Restricted stock granted to executives under the 2005 Incentive Plan is a full value award. Accordingly,
we believe it is appropriate for us to require the achievement of at least a predetermined threshold
corporate financial goal (i.e., the first trigger) before restricted stock issued under the 2005 Incentive
Plan may vest. We believe imposing a performance requirement in the form of a corporate financial
goal, which is established by the Committee at a time when achievement of the goal is substantially
uncertain, encourages positive performance and protects our shareholders from dilution in the absence
of our performance. As discussed above, restricted stock awarded to our executives (other than to Mr.
Fishman pursuant to his retention agreement) vests on an accelerated basis if we achieve the second
trigger. The second trigger is established when the award is made, and is typically based on a projected
multi-year corporate operating plan. The restricted stock awarded to Mr. Fishman in fiscal 2010 also
requires that we achieve a corporate financial goal; however, if that goal is not achieved for the year
in which it was established, there is no opportunity for that award to vest based on our performance in
subsequent years.
• Align the interests of executives and shareholders through incentive-based executive compensation.
We pay bonuses to executives under the 2006 Bonus Plan only if we meet or exceed corporate
performance goals. Stock options awarded under the 2005 Incentive Plan are valuable only if the market
price of our common shares exceeds the exercise price during the period in which the stock options
may be exercised. Restricted stock awarded under the 2005 Incentive Plan vests only if we achieve a
threshold corporate performance goal and its value is determined by the market price of our common
shares. Accordingly, the realization and value of each of these elements of compensation is dependent
upon our performance and/or the appreciation in the value of our common shares.
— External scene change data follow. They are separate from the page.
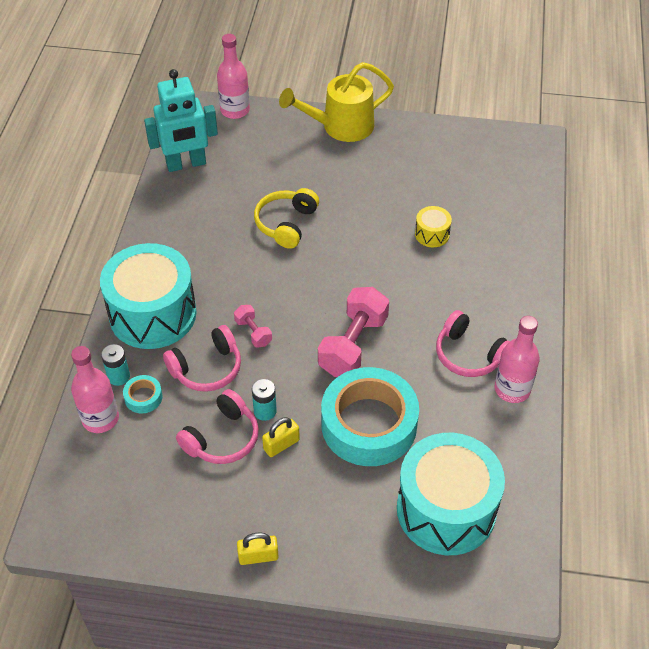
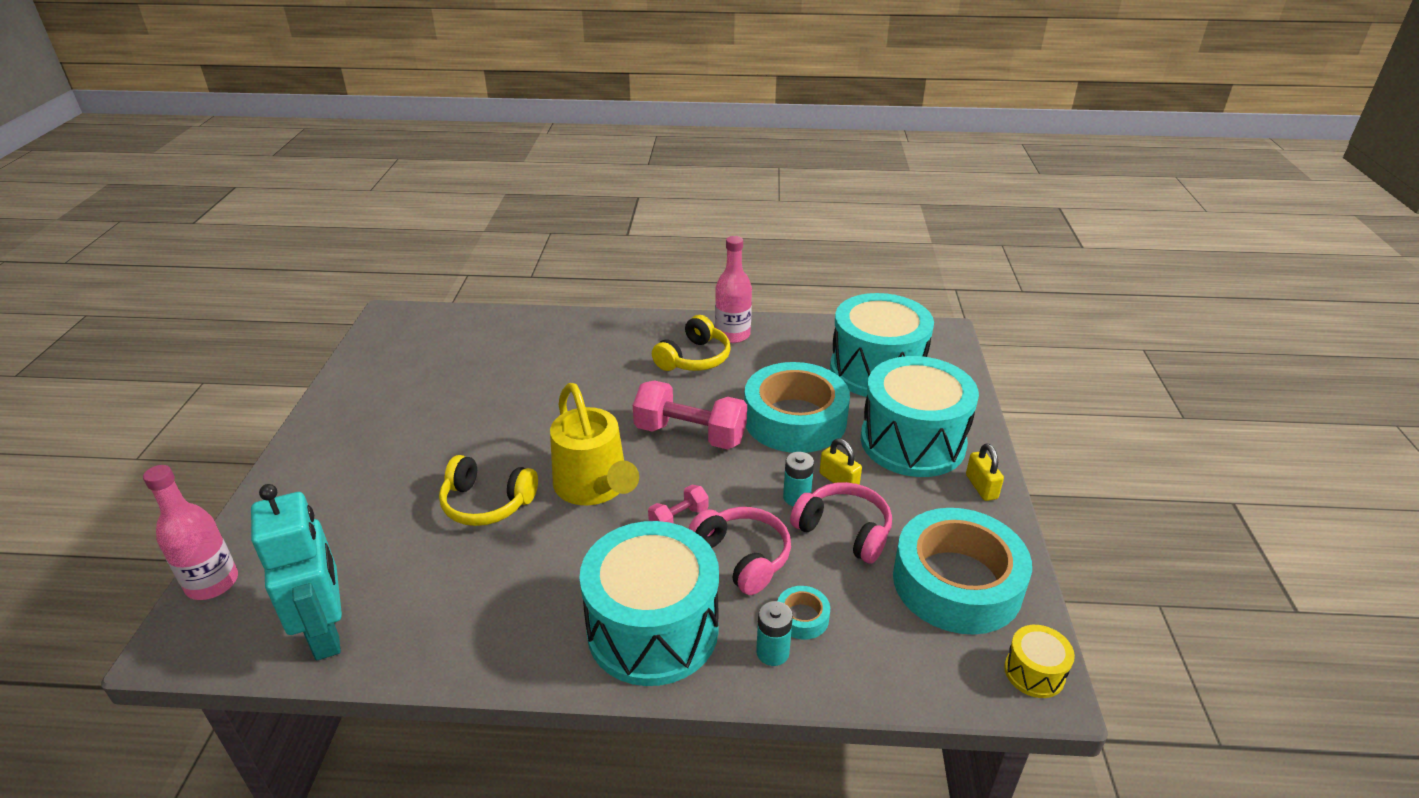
camera: 95 degrees left, 15 degrees down
(100, 419) = (849, 661): pink bottle -> none
(153, 504) = (957, 582): none -> turquoise tape
(327, 515) = (912, 442): none -> turquoise drum
(340, 127) = (303, 464): yellow watering can -> yellow watering can (595, 487)
(432, 234) = (522, 383): yellow drum -> yellow drum (1034, 672)
(469, 355) = (694, 358): pink headphones -> yellow headphones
In fiscal 2010, 83.8% of the total compensation earned by our named executive officers was derived
from incentive compensation in the form of bonuses (non-equity incentive plan compensation), stock
options and restricted stock, as each is reflected in the Summary Compensation Table. We believe
this demonstrates that our executive compensation program is closely aligned with the interests of
our shareholders. We do not apply a specific formula or set a specific percentage at which incentive
compensation is targeted or awarded for our named executive officers individually or as a group. Rather,
the amount of total compensation that may be earned by each named executive officer through these
forms of incentive compensation is subjectively determined based on each named executive officers level
of responsibility and potential impact on our operations and financial condition. The percentage of total
compensation that a named executive officer may earn through these forms of incentive compensation
generally increases as the executives level of responsibility and impact on our business increases.